— Try it —
Go through the entries below and retype them exactly, omitting each picture.

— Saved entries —
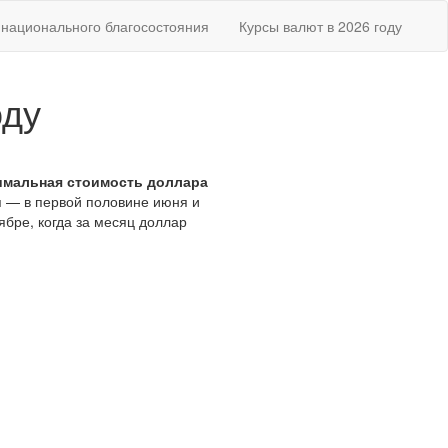
национального благосостояния
Курсы валют в 2026 году
оду
имальная стоимость доллара
я — в первой половине июня и
ябре, когда за месяц доллар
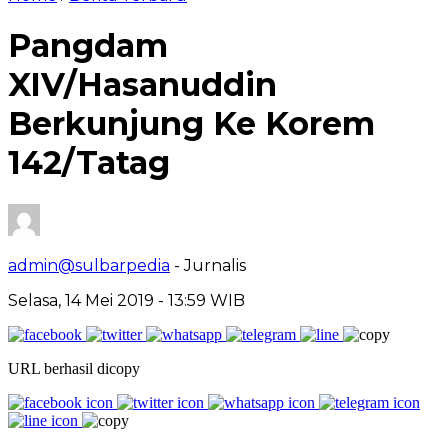
Pangdam
XIV/Hasanuddin
Berkunjung Ke Korem
142/Tatag
admin@sulbarpedia
- Jurnalis
Selasa, 14 Mei 2019 - 13:59 WIB
URL berhasil dicopy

— Response area —
национального благосостояния
Курсы валют в 2026 году
оду
имальная стоимость доллара
я — в первой половине июня и
ябре, когда за месяц доллар
Pangdam
XIV/Hasanuddin
Berkunjung Ke Korem
142/Tatag
admin@sulbarpedia
- Jurnalis
Selasa, 14 Mei 2019 - 13:59 WIB
URL berhasil dicopy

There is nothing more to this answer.